> _WORK ORDER_: Copy each of the lines below verbatim, keeping their order, spelling, punctuation, and line breaks.

WORKING DATA below:

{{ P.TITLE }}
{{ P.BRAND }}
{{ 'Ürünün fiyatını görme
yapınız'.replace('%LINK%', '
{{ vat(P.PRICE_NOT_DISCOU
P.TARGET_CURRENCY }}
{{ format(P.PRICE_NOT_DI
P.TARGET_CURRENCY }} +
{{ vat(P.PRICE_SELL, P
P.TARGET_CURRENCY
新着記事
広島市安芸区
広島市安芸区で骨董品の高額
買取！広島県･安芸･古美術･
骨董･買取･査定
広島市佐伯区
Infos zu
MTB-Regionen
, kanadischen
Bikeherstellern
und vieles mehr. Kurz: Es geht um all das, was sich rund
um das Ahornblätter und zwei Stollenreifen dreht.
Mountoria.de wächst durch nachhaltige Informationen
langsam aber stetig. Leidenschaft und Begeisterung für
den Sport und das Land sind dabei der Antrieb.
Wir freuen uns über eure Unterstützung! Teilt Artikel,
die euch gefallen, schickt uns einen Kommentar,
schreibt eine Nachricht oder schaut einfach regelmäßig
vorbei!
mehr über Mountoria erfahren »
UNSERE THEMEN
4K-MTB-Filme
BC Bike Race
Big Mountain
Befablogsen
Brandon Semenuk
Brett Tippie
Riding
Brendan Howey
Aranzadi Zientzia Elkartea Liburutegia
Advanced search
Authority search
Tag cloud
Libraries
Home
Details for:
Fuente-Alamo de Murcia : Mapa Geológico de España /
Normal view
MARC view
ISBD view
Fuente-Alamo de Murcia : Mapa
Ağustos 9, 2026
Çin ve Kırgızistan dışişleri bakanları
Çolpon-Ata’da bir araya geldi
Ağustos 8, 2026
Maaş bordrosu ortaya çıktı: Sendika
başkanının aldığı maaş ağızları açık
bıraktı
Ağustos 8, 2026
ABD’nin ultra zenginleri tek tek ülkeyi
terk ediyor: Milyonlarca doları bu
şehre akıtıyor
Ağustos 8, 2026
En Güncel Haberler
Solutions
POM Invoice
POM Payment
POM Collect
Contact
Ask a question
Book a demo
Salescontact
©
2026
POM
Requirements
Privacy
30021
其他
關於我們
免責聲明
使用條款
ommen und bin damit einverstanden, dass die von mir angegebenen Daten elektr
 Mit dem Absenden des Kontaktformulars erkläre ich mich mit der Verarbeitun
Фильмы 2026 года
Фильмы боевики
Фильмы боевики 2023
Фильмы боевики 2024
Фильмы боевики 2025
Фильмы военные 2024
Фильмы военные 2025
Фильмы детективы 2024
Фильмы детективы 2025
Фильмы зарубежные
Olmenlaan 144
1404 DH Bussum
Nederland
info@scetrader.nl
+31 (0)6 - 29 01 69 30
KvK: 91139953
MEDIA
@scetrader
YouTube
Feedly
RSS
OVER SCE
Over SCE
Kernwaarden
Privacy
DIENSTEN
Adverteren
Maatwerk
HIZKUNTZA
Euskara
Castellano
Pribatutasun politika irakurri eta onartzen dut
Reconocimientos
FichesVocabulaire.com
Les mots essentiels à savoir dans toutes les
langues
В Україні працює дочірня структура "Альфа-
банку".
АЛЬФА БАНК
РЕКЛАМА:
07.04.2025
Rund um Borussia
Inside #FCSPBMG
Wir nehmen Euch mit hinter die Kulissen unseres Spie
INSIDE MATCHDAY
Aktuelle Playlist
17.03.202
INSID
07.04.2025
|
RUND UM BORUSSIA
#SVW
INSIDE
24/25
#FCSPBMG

End of WORKING DATA.

> _ANSWER TO THE PROBLEM_:
{{ P.TITLE }}
{{ P.BRAND }}
{{ 'Ürünün fiyatını görme
yapınız'.replace('%LINK%', '
{{ vat(P.PRICE_NOT_DISCOU
P.TARGET_CURRENCY }}
{{ format(P.PRICE_NOT_DI
P.TARGET_CURRENCY }} +
{{ vat(P.PRICE_SELL, P
P.TARGET_CURRENCY
新着記事
広島市安芸区
広島市安芸区で骨董品の高額
買取！広島県･安芸･古美術･
骨董･買取･査定
広島市佐伯区
Infos zu
MTB-Regionen
, kanadischen
Bikeherstellern
und vieles mehr. Kurz: Es geht um all das, was sich rund
um das Ahornblätter und zwei Stollenreifen dreht.
Mountoria.de wächst durch nachhaltige Informationen
langsam aber stetig. Leidenschaft und Begeisterung für
den Sport und das Land sind dabei der Antrieb.
Wir freuen uns über eure Unterstützung! Teilt Artikel,
die euch gefallen, schickt uns einen Kommentar,
schreibt eine Nachricht oder schaut einfach regelmäßig
vorbei!
mehr über Mountoria erfahren »
UNSERE THEMEN
4K-MTB-Filme
BC Bike Race
Big Mountain
Befablogsen
Brandon Semenuk
Brett Tippie
Riding
Brendan Howey
Aranzadi Zientzia Elkartea Liburutegia
Advanced search
Authority search
Tag cloud
Libraries
Home
Details for:
Fuente-Alamo de Murcia : Mapa Geológico de España /
Normal view
MARC view
ISBD view
Fuente-Alamo de Murcia : Mapa
Ağustos 9, 2026
Çin ve Kırgızistan dışişleri bakanları
Çolpon-Ata’da bir araya geldi
Ağustos 8, 2026
Maaş bordrosu ortaya çıktı: Sendika
başkanının aldığı maaş ağızları açık
bıraktı
Ağustos 8, 2026
ABD’nin ultra zenginleri tek tek ülkeyi
terk ediyor: Milyonlarca doları bu
şehre akıtıyor
Ağustos 8, 2026
En Güncel Haberler
Solutions
POM Invoice
POM Payment
POM Collect
Contact
Ask a question
Book a demo
Salescontact
©
2026
POM
Requirements
Privacy
30021
其他
關於我們
免責聲明
使用條款
ommen und bin damit einverstanden, dass die von mir angegebenen Daten elektr
 Mit dem Absenden des Kontaktformulars erkläre ich mich mit der Verarbeitun
Фильмы 2026 года
Фильмы боевики
Фильмы боевики 2023
Фильмы боевики 2024
Фильмы боевики 2025
Фильмы военные 2024
Фильмы военные 2025
Фильмы детективы 2024
Фильмы детективы 2025
Фильмы зарубежные
Olmenlaan 144
1404 DH Bussum
Nederland
info@scetrader.nl
+31 (0)6 - 29 01 69 30
KvK: 91139953
MEDIA
@scetrader
YouTube
Feedly
RSS
OVER SCE
Over SCE
Kernwaarden
Privacy
DIENSTEN
Adverteren
Maatwerk
HIZKUNTZA
Euskara
Castellano
Pribatutasun politika irakurri eta onartzen dut
Reconocimientos
FichesVocabulaire.com
Les mots essentiels à savoir dans toutes les
langues
В Україні працює дочірня структура "Альфа-
банку".
АЛЬФА БАНК
РЕКЛАМА:
07.04.2025
Rund um Borussia
Inside #FCSPBMG
Wir nehmen Euch mit hinter die Kulissen unseres Spie
INSIDE MATCHDAY
Aktuelle Playlist
17.03.202
INSID
07.04.2025
|
RUND UM BORUSSIA
#SVW
INSIDE
24/25
#FCSPBMG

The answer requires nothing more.